Work order: Report every line in the records below that contains the word "dass", matching case exactly.

The input:
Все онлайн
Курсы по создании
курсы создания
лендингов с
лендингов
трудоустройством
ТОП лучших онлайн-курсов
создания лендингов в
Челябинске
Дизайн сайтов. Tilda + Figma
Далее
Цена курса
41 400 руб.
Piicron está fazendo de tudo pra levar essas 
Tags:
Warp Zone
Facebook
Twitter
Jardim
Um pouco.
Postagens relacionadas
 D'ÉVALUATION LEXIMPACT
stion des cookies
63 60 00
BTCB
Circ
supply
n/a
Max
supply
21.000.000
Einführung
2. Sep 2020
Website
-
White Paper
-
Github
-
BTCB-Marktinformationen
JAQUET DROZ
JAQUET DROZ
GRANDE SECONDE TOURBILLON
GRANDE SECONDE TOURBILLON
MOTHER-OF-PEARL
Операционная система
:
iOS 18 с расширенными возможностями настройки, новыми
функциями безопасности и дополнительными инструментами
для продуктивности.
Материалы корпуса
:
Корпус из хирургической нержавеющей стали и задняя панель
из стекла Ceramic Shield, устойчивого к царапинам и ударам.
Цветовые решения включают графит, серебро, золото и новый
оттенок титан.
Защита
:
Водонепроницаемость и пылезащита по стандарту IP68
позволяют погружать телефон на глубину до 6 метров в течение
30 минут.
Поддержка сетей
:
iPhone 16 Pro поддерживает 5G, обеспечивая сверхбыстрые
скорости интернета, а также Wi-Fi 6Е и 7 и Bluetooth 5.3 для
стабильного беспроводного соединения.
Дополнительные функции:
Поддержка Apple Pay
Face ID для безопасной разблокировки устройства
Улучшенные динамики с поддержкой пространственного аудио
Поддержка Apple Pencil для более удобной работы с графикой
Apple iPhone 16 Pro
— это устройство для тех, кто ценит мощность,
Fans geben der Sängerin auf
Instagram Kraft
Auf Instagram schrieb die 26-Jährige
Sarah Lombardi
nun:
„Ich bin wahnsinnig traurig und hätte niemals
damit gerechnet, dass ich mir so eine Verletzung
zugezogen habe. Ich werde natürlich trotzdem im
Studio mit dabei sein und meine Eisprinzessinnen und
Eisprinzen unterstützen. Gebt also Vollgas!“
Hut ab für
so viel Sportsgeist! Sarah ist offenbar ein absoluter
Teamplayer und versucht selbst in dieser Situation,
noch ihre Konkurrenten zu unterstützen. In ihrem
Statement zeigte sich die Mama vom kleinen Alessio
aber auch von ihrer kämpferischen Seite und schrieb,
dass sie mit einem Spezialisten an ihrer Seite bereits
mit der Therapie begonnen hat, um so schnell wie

Solution to the problem:
damit gerechnet, dass ich mir so eine Verletzung
dass sie mit einem Spezialisten an ihrer Seite bereits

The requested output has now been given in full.